Excerpt provided
-------

Synapse³ is a collaborative learning collective focused on building production-oriented data and machine learning systems.
This project is developed as Synapse³’s first end-to-end flagship project, emphasizing:
- Real-world data challenges
- Strong data foundations
- Reproducible machine learning pipelines
- Clear business alignment
End-to-end data reconciliation and machine learning pipeline for predicting loan default risk.
Financial institutions face challenges in accurately assessing credit risk due to fragmented data sources and inconsistent customer records.
This project focuses on building a loan-level default prediction system with strong emphasis on data reconciliation, feature integrity, and production-aligned modeling practices.
Predict whether a loan will default using customer demographics, loan attributes, and historical repayment behavior.
- Predict whether a loan will default
- Preserve loan-level granularity
- Prevent data leakage
- Align with real-world credit scoring workflows
- Loan application data containing 4,368 loans with target labels
- Customer banking profiles with demographic and account attributes
- Historical repayment records used to derive behavioral features
- One row represents one loan
- All features are aligned to the loan level
- Historical data is strictly backward-looking
- Loan application table is used as the master dataset
- Customer profiles are left-joined using customerid
- Repayment history is aggregated per customer before merging
- No labeled loans are dropped during reconciliation
- Total loans: 4,368
- Loans with customer profiles: 3,269
- Loans with repayment history: 4,359
- Loans missing both profile and history: 4
- Dataset shape: 4,368 rows by 20 features
- Target variable: good_bad_flag
- Class distribution reflects real-world imbalance
- Rows are preserved to avoid selection bias
- Missing categorical values are retained as explicit categories
- Missing numeric values are imputed
- Missingness is treated as potentially informative
Feature engineering is performed after all data is aligned to the loan level.

-------

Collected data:
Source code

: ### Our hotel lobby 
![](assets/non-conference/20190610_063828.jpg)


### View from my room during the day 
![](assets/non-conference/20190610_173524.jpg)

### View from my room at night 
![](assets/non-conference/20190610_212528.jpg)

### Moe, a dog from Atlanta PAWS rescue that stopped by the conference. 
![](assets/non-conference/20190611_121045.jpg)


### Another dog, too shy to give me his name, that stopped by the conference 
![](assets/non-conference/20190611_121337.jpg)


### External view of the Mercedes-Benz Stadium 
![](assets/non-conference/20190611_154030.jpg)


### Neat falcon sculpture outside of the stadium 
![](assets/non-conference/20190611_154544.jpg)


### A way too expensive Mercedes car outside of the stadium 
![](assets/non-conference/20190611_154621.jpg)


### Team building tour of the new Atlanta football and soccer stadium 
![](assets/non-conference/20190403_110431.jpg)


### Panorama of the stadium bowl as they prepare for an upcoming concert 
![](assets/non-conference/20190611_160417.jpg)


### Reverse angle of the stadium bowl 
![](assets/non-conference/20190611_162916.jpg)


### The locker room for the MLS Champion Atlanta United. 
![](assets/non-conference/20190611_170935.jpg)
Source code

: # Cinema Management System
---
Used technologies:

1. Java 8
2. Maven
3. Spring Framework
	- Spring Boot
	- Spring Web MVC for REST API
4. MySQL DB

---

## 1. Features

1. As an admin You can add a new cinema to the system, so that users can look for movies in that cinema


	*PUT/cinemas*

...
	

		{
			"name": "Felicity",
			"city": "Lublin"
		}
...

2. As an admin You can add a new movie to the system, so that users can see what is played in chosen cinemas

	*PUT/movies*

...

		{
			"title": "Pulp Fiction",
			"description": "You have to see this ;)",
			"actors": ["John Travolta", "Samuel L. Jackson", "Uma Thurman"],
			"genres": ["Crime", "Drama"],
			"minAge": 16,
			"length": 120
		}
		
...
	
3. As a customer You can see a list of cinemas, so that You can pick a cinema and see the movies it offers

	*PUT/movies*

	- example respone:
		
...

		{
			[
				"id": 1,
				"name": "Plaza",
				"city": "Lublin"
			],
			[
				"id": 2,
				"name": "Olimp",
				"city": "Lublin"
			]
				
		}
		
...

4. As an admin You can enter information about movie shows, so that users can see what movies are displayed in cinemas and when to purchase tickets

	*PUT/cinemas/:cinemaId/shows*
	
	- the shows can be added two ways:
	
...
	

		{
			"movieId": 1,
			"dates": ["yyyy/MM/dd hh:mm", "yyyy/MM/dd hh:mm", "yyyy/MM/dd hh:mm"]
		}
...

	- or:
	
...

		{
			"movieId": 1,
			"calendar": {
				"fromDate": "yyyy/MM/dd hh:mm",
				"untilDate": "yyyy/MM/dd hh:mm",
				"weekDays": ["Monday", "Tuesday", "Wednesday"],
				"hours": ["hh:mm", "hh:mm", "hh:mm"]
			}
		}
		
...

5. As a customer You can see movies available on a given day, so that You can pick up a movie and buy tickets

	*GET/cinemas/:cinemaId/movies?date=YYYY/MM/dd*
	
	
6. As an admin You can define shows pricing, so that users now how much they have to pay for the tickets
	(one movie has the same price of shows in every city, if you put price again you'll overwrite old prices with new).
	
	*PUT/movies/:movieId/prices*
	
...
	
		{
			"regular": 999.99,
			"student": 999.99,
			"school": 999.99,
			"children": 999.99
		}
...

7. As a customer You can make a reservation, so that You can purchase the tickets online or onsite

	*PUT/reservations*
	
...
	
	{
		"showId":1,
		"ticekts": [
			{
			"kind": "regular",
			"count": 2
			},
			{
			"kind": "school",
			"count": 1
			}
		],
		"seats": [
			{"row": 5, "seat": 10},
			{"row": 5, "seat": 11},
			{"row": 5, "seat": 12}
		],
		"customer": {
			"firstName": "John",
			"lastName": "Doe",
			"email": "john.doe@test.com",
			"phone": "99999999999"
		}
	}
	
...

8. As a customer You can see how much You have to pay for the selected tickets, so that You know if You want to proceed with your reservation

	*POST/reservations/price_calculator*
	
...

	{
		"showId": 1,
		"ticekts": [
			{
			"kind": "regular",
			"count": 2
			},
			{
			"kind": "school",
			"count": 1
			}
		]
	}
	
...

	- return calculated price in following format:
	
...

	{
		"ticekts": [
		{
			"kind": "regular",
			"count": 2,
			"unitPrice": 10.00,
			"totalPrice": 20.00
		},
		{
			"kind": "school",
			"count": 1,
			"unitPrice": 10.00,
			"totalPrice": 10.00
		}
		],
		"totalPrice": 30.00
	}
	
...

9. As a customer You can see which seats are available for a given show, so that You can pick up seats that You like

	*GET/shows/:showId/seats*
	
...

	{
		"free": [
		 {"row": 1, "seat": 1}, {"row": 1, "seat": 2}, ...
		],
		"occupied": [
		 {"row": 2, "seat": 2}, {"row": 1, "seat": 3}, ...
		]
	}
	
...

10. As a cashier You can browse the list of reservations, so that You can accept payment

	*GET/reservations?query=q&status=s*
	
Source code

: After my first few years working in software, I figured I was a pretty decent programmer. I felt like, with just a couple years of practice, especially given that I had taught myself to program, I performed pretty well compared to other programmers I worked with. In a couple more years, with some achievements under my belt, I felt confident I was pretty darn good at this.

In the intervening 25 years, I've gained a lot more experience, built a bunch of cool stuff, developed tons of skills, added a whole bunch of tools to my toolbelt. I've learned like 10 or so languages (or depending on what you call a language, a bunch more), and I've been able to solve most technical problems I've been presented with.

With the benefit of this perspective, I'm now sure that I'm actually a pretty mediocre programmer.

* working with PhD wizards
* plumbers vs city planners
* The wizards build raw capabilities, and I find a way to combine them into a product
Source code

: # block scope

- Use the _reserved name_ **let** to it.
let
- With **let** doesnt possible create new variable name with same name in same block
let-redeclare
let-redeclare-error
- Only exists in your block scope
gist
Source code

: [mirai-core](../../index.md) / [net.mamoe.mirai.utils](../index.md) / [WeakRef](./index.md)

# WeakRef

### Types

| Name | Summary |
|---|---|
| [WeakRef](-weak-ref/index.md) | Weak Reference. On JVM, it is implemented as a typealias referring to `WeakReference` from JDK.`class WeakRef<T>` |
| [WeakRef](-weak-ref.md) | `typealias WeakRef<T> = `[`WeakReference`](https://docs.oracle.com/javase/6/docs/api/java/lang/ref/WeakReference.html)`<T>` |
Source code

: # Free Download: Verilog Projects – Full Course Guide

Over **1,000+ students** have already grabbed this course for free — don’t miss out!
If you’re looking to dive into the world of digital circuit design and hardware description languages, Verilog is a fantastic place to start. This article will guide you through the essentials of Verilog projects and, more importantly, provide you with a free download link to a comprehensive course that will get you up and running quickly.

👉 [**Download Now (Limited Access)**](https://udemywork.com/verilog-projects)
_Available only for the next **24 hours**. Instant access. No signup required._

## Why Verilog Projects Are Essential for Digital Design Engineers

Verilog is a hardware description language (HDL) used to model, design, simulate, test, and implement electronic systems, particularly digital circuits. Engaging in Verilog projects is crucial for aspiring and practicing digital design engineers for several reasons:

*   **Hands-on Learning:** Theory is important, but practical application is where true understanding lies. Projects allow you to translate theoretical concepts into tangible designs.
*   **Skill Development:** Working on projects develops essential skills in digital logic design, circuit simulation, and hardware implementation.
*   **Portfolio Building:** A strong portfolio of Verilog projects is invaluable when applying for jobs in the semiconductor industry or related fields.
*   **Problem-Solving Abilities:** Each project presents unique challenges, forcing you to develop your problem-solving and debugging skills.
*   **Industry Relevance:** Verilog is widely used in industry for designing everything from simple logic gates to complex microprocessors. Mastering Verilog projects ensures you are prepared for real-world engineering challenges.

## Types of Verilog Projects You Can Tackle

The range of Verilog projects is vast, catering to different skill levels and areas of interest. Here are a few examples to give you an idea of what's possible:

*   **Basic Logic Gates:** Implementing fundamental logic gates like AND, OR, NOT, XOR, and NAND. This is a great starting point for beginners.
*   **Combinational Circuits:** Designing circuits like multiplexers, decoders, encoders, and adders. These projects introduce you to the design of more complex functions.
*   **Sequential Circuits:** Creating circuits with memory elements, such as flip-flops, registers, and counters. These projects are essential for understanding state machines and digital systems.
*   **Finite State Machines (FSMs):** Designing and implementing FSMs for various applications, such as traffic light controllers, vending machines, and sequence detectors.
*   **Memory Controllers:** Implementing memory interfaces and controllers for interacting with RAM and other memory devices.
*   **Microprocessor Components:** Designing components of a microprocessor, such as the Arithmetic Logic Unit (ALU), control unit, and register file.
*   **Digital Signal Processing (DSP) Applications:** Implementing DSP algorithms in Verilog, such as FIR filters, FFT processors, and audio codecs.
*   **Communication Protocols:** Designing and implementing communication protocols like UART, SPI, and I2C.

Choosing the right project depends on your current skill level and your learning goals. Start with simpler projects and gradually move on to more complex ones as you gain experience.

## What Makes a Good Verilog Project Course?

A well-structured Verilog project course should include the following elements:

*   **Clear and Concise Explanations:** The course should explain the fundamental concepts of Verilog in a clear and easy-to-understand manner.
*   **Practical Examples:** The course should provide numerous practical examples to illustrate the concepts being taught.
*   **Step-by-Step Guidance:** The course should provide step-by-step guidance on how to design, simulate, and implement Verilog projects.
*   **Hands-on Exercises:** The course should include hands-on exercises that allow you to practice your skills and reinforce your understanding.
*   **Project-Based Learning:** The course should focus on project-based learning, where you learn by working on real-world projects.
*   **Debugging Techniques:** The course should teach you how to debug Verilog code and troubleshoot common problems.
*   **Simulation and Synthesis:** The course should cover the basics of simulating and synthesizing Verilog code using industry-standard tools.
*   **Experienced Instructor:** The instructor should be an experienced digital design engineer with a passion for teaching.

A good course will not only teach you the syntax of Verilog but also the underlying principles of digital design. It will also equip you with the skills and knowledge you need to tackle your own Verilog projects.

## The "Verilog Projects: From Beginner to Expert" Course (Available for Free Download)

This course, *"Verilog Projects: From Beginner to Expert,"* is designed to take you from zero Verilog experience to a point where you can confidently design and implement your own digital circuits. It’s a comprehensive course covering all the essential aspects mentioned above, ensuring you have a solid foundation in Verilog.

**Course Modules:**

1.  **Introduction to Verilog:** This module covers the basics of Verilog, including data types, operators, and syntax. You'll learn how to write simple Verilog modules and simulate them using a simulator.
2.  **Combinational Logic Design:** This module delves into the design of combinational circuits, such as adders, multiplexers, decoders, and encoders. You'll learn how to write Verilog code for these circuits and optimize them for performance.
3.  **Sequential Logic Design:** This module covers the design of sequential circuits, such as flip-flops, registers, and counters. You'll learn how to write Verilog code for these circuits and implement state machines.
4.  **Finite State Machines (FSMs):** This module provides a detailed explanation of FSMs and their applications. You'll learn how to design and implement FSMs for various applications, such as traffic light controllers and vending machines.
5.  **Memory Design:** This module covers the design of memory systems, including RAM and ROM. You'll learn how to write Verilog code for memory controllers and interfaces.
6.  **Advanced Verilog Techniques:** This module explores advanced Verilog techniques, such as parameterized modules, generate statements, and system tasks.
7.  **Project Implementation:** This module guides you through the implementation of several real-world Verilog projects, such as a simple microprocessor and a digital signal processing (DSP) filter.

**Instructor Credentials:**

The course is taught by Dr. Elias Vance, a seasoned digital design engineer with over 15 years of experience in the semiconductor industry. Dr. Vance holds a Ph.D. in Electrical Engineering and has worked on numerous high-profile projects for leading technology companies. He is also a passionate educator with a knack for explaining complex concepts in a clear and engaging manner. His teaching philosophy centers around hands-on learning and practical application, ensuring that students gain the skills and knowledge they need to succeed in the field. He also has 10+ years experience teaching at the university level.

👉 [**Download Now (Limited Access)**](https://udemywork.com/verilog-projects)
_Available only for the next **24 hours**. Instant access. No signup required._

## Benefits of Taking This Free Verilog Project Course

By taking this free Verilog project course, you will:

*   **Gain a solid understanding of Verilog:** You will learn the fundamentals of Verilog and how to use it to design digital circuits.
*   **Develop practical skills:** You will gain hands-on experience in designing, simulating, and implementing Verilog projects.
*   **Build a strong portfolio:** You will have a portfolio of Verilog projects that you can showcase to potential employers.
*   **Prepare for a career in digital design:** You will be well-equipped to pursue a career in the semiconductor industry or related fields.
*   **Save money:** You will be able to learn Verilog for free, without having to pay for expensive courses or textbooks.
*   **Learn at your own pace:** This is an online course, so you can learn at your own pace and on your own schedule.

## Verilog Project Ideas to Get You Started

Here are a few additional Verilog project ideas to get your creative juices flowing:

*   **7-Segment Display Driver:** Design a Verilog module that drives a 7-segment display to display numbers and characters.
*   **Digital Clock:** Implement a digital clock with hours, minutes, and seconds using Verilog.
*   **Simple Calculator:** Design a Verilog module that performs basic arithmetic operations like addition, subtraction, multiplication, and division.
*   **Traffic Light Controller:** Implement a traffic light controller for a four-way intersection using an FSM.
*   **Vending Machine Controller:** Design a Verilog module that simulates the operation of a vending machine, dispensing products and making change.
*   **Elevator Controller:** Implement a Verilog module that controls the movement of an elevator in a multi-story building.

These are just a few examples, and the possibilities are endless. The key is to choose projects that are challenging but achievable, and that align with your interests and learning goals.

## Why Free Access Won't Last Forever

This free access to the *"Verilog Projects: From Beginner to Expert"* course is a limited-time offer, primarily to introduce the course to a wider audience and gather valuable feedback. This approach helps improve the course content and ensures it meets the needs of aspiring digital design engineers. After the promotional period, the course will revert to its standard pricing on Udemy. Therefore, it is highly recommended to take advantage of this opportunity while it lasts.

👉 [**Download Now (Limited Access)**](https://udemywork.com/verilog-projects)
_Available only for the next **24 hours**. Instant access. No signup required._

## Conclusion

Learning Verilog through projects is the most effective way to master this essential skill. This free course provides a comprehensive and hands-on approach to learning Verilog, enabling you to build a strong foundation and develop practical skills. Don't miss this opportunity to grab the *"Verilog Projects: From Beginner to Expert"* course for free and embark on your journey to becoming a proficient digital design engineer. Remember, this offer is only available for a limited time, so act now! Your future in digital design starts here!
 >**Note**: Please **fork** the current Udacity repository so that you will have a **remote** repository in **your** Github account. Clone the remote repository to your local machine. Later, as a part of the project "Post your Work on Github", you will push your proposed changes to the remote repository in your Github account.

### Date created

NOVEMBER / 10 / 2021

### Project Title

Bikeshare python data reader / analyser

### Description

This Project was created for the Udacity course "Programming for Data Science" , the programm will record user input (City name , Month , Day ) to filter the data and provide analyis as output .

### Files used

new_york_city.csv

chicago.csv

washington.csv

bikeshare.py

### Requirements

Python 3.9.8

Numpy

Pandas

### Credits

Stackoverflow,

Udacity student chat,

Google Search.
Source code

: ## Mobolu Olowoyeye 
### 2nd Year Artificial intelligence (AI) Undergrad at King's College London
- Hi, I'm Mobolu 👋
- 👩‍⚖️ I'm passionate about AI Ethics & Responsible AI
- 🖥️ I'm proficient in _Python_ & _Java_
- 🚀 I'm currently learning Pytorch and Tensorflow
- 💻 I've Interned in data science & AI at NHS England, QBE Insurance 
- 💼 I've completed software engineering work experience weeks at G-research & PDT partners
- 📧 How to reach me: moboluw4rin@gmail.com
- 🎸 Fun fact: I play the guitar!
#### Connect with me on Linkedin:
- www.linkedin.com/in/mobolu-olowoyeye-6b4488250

-------

Task requirements
1. Summarize the loan default project description in two sentences.
2. Write the next part of the loan default project description, continuing after its last sentence.

Answers to each task
1. Synapse³, a collaborative learning collective, built this project as its first end-to-end flagship: a data reconciliation and machine learning pipeline that uses customer demographics, loan attributes, and historical repayment behavior to predict whether a loan will default. It keeps one row per loan for all 4,368 labeled loans, left-joins customer profiles on customerid, aggregates repayment history per customer before merging, keeps missing categorical values as explicit categories, imputes missing numeric values, and performs feature engineering only after all data is aligned to the loan level.

2.
- Demographic features
- Financial features
- Behavioral aggregates
- Temporal features
- Missing-ness indicators
- Data cleaning completed
- Data reconciliation completed
- Modeling dataset finalized
- Feature engineering in progress
loan-default-risk/
│
├── data/
│ ├── raw/
│ │ ├── loan_application.csv
│ │ ├── customer_banking_profile.csv
│ │ └── repayment_history.csv
│ │
│ ├── interim/
│ │ ├── loan_application_cleaned.csv
│ │ ├── customer_banking_profile_cleaned.csv
│ │ └── repayment_history_cleaned.csv
│ │
│ └── processed/
│ └── loan_level_model_dataset.csv
│
├── notebooks/
│ ├── 01_data_cleaning/
│ ├── 02_data_reconciliation/
│ ├── 03_feature_engineering/
│ └── 04_modeling/
│
├── src/
│ ├── data/
│ ├── features/
│ ├── models/
│ └── utils/
│
├── models/
│ ├── trained/
│ └── metrics/
│
├── reports/
│ ├── eda/
│ └── model_performance/
│
├── docker/
│ ├── Dockerfile
│ └── docker-compose.yml
│
├── tests/
│
├── requirements.txt
├── Makefile
└── README.md
This project prioritizes data integrity, reproducibility, and real-world modeling practices over shortcut performance gains.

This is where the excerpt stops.